Değerde Yeni Formülü

Aslında her şeyi ortaya şu hesap koyuyor. Pamuğu 1.6 dolara satacağınıza, iplik yapıyorsunuz. Bu haliyle 3.78 dolar ediyor. Zincir sonrasında kumaş, tişört olarak devam ediyor. Markalı bir ürün ola...

1.02.2001 02:00:000
Paylaş Tweet Paylaş

Aslında her şeyi ortaya şu hesap koyuyor. Pamuğu 1.6 dolara satacağınıza, iplik yapıyorsunuz. Bu haliyle 3.78 dolar ediyor. Zincir sonrasında kumaş, tişört olarak devam ediyor. Markalı bir ürün olarak pazarladığınızda ise 40 doların üstünde etiket koyuyorsunuz. Neredeyse 40 katı... İşte yeni ekonomi ve teknolojinin katılımıyla, üründeki müthiş değer zinciri de değişti. Şimdi rekabette öne geçmenin yolu değeri katlamaktan geçiyor.
 
Türkiye ekonomisi, dünyadaki gelişmelerin paralelinde, son dönemde çok önemli bir değişim sürecinden geçiyor. Hızla gelişen teknoloji ve yeni ekonomi konseptinin yarattığı itici güç, bütün üretim süreçlerine olumlu yansıyor. Bilgi ve teknoloji ile birlikte ürünlerin niteliksel yapısı da değişiyor. Özellikle yaratıcılık ve bilginin teknoloji ile birleşmesi, ürünün değerini de arttırıyor.

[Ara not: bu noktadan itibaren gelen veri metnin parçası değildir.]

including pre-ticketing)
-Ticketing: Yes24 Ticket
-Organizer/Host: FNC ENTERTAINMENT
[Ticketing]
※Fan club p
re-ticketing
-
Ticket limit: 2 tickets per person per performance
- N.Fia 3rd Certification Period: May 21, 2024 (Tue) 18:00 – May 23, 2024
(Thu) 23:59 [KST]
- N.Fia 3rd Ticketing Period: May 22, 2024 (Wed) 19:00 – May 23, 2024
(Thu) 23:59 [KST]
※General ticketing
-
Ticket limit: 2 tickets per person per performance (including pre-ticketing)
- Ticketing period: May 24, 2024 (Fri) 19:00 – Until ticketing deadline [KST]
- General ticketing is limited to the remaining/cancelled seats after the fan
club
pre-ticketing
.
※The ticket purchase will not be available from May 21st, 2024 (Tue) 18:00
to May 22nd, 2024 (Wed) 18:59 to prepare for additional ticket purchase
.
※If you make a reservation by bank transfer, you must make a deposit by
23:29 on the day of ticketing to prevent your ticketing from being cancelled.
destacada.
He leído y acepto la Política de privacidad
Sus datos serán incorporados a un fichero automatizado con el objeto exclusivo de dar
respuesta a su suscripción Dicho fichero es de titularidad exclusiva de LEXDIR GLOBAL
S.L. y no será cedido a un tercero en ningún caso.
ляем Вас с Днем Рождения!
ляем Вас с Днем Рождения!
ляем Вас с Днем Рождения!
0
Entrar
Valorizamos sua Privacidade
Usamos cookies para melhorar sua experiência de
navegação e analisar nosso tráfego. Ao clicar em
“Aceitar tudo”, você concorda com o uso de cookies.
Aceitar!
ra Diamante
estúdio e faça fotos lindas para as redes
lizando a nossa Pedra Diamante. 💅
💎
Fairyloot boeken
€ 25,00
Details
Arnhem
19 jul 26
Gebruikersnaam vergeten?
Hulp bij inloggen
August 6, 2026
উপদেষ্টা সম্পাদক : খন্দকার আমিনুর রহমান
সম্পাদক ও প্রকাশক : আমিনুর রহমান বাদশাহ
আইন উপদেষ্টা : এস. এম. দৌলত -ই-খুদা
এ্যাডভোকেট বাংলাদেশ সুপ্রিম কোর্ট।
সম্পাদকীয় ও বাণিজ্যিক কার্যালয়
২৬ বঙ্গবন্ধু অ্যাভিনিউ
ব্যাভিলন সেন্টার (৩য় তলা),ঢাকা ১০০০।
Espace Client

Zaten artık dünya pazarlarında katma değeri düşük, ucuz emeğe ve fiyata dayalı ürünlerle rekabet etmek de güçleşiyor. Satışları, özellikle ihracatı arttırmanın yolu katma değer yaratmaktan geçiyor. Son dönemde başarıyı yakalayan şirketlerin de bu stratejiyi benimsedikleri görülüyor. Uzmanlar, değişime ayak uyduramayanların ise yok olacaklarını söylüyor.

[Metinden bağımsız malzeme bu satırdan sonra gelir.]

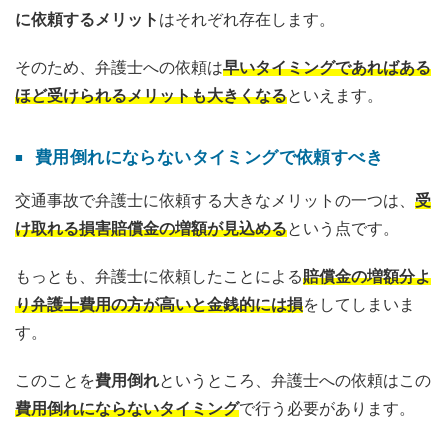
に依頼するメリット
はそれぞれ存在します。
そのため、弁護士への依頼は
早いタイミングであればある
ほど受けられるメリットも大きくなる
といえます。
費用倒れにならないタイミングで依頼すべき
交通事故で弁護士に依頼する大きなメリットの一つは、
受
け取れる損害賠償金の増額が見込める
という点です。
もっとも、弁護士に依頼したことによる
賠償金の増額分よ
り弁護士費用の方が高いと金銭的には損
をしてしまいま
す。
このことを
費用倒れ
というところ、弁護士への依頼はこの
費用倒れにならないタイミング
で行う必要があります。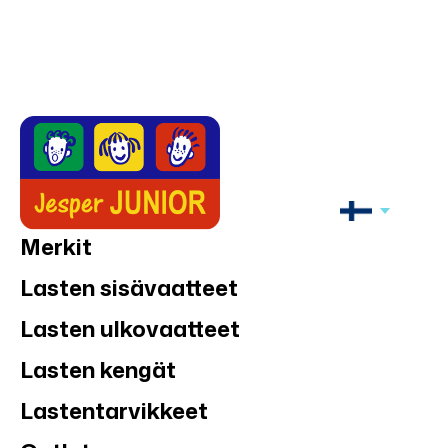
Merkit
Lasten sisävaatteet
Lasten ulkovaatteet
Lasten kengät
Lastentarvikkeet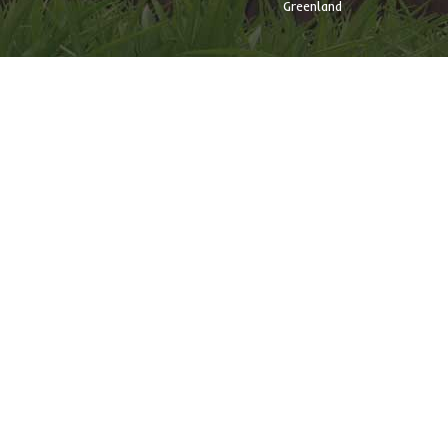
Greenland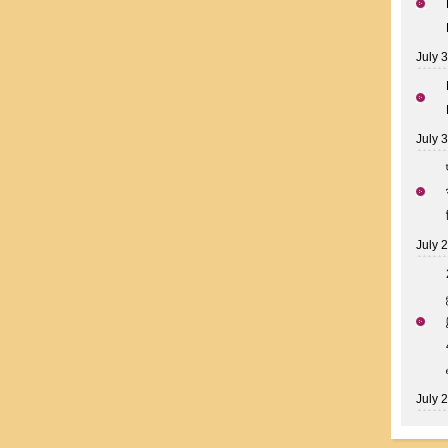
July 
July 
July 
July 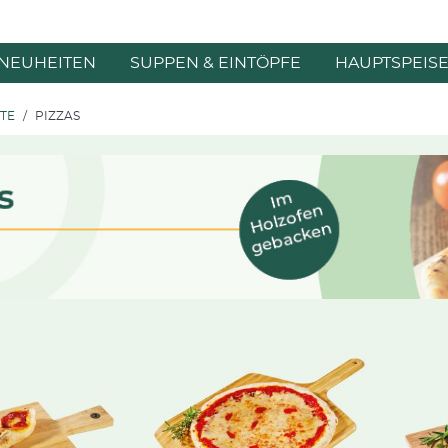
NEUHEITEN
SUPPEN & EINTÖPFE
HAUPTSPEIS
ATE
PIZZAS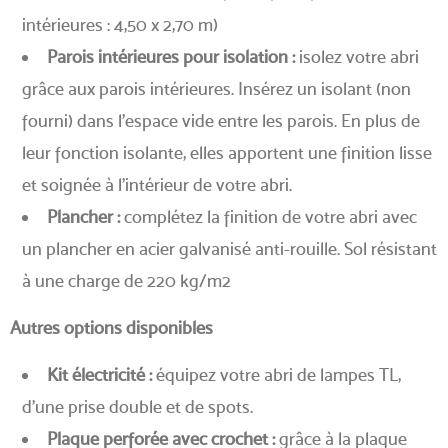
intérieures : 4,50 x 2,70 m)
Parois intérieures pour isolation :
isolez votre abri
grâce aux parois intérieures. Insérez un isolant (non
fourni) dans l’espace vide entre les parois. En plus de
leur fonction isolante, elles apportent une finition lisse
et soignée à l’intérieur de votre abri.
Plancher :
complétez la finition de votre abri avec
un plancher en acier galvanisé anti-rouille. Sol résistant
à une charge de 220 kg/m2
Autres options disponibles
Kit électricité :
équipez votre abri de lampes TL,
d’une prise double et de spots.
Plaque perforée avec crochet :
grâce à la plaque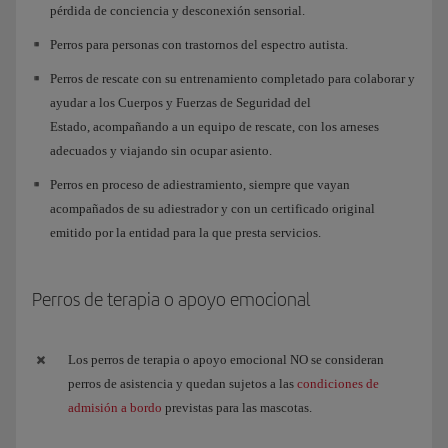
pérdida de conciencia y desconexión sensorial.
Perros para personas con trastornos del espectro autista.
Perros de rescate con su entrenamiento completado para colaborar y
ayudar a los Cuerpos y Fuerzas de Seguridad del
Estado, acompañando a un equipo de rescate, con los arneses
adecuados y viajando sin ocupar asiento.
Perros en proceso de adiestramiento, siempre que vayan
acompañados de su adiestrador y con un certificado original
emitido por la entidad para la que presta servicios.
Perros de terapia o apoyo emocional
Los perros de terapia o apoyo emocional NO se consideran
perros de asistencia y quedan sujetos a las
condiciones de
admisión a bordo
previstas para las mascotas.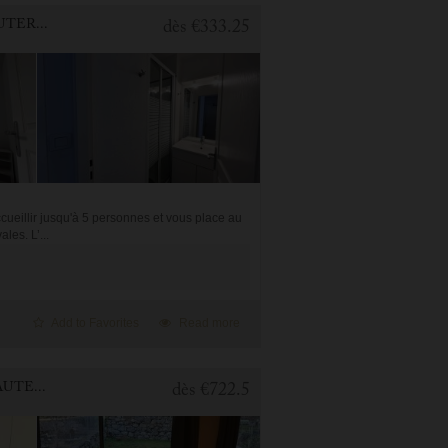
1 BEDROOM APARTMENT FOR HOLIDAY RENTAL IN CAUTERETS
dès
€333.25
ueillir jusqu'à 5 personnes et vous place au
les. L’...
Add to Favorites
Read more
3 BEDROOMS APARTMENT FOR HOLIDAY RENTAL IN CAUTERETS
dès
€722.5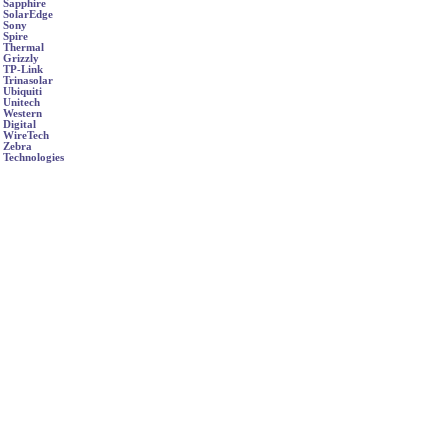
Sapphire
SolarEdge
Sony
Spire
Thermal
Grizzly
TP-Link
Trinasolar
Ubiquiti
Unitech
Western
Digital
WireTech
Zebra
Technologies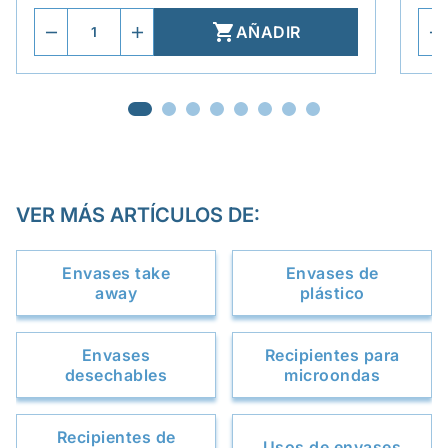

AÑADIR
VER MÁS ARTÍCULOS DE:
Envases take
Envases de
away
plástico
Envases
Recipientes para
desechables
microondas
Recipientes de
Usos de envases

Katma değerli ürünlere yönelmede Türk şirketleri son 10 yılda önemli yol aldılar. Ancak, 2000'li yıllarda alınacak yol, dünya pazarlarındaki pozisyonumuz için belirleyici olacak. Bu nedenle şirketlerin katma değeri yüksek ürün gruplarına yönelmeleri gerekiyor.

Sektörlerin değer zinciri

Hemen hemen her sektörde katma değeri yüksek ürün yaratmak mümkün. Ancak, değer yaratmak için, ürüne, bilgi ve yaratıcılığın mutlaka katılması gerekiyor. Prof. Dr. İbrahim Kavrakoğlu'na göre eğer bilgi ve yaratıcılık markada değerlendirilirse yaratılan katma değer daha da artıyor. Şirketlerin yarattıkları ürünleri değerlendirebilmelerinin yolu, araştırma, geliştirme ve eğitim çalışmalarına ağırlık vermelerinden geçiyor.

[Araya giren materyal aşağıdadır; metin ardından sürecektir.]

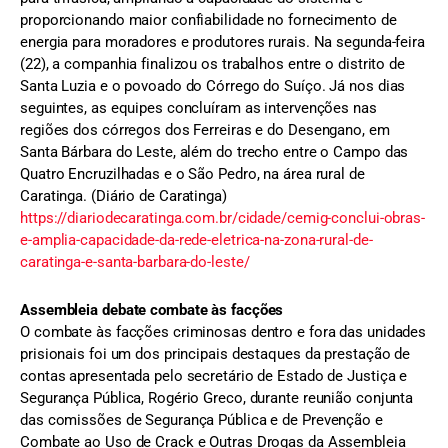
proporcionando maior confiabilidade no fornecimento de
energia para moradores e produtores rurais. Na segunda-feira
(22), a companhia finalizou os trabalhos entre o distrito de
Santa Luzia e o povoado do Córrego do Suíço. Já nos dias
seguintes, as equipes concluíram as intervenções nas
regiões dos córregos dos Ferreiras e do Desengano, em
Santa Bárbara do Leste, além do trecho entre o Campo das
Quatro Encruzilhadas e o São Pedro, na área rural de
Caratinga. (Diário de Caratinga)
https://diariodecaratinga.com.br/cidade/cemig-conclui-obras-
e-amplia-capacidade-da-rede-eletrica-na-zona-rural-de-
caratinga-e-santa-barbara-do-leste/
Assembleia debate combate às facções
O combate às facções criminosas dentro e fora das unidades
prisionais foi um dos principais destaques da prestação de
contas apresentada pelo secretário de Estado de Justiça e
Segurança Pública, Rogério Greco, durante reunião conjunta
das comissões de Segurança Pública e de Prevenção e
Combate ao Uso de Crack e Outras Drogas da Assembleia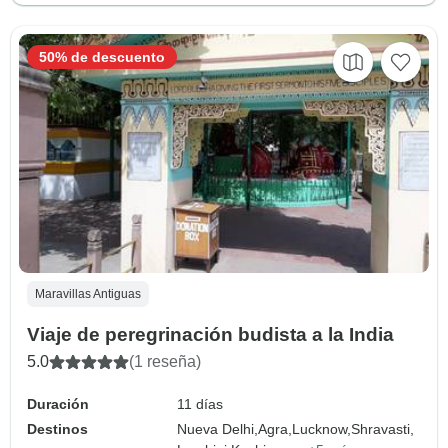
50% de descuento
Maravillas Antiguas
Viaje de peregrinación budista a la India
5.0
(1 reseña)
Duración
11 días
Destinos
Nueva Delhi,
Agra,
Lucknow,
Shravasti,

Prof. Dr. İbrahim Kavrakoğlu'na göre bilişim teknolojileri(bilgisayar, yazılım gibi) telekomünikasyon, kimyevi maddeler, hazır giyim, gıda, elektronik, özel plastikler ve ilaç ürünleri katma değeri en yüksek ürün gruplarını oluşturuyor. Capital olarak bu sektörlerde yaratılan katma değeri ortaya koymaya çalışırken değer arttırmanın yollarını da araştırdık.

Tekstildeki “değer zinciri”

Tekstil ve hazır giyim sektörü, Türkiye'nin en önemli ihracat kalemini oluşturuyor. Türkiye, 2000 yılında 2.5 milyar dolarlık tekstil, 7 milyar dolarlık da konfeksiyon ihracatı gerçekleştirdi. Bu yüksek miktar, tekstil ve konfeksiyonda katma değeri yüksek ürünler ihracatının hayati önemini açıkça ortaya koyuyor.

Sektörün üretim zincirine bakıldığında, sürecin her aşamasında yaratılan katma değerin, bilgi ve teknoloji eklendikçe arttığı görülüyor. Sektör uzmanlarının “tişört” üzerine yaptıkları hesap, bunu gözler önüne seriyor.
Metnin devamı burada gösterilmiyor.